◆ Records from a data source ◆
-*-*-
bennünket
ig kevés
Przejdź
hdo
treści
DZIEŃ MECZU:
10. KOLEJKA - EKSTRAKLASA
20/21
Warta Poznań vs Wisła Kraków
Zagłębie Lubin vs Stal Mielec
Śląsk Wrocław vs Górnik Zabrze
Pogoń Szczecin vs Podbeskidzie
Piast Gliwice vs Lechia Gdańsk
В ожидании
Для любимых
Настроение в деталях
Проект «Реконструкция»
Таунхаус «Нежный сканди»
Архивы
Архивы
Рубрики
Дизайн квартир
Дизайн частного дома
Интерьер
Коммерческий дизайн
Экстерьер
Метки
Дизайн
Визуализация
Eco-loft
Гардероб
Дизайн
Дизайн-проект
-*-*-
◆ WORK INSTRUCTIONS ◆
Each of the records shown above needs to be repeated exactly.

◆ PROBLEM SOLUTION ◆
bennünket
ig kevés
Przejdź
hdo
treści
DZIEŃ MECZU:
10. KOLEJKA - EKSTRAKLASA
20/21
Warta Poznań vs Wisła Kraków
Zagłębie Lubin vs Stal Mielec
Śląsk Wrocław vs Górnik Zabrze
Pogoń Szczecin vs Podbeskidzie
Piast Gliwice vs Lechia Gdańsk
В ожидании
Для любимых
Настроение в деталях
Проект «Реконструкция»
Таунхаус «Нежный сканди»
Архивы
Архивы
Рубрики
Дизайн квартир
Дизайн частного дома
Интерьер
Коммерческий дизайн
Экстерьер
Метки
Дизайн
Визуализация
Eco-loft
Гардероб
Дизайн
Дизайн-проект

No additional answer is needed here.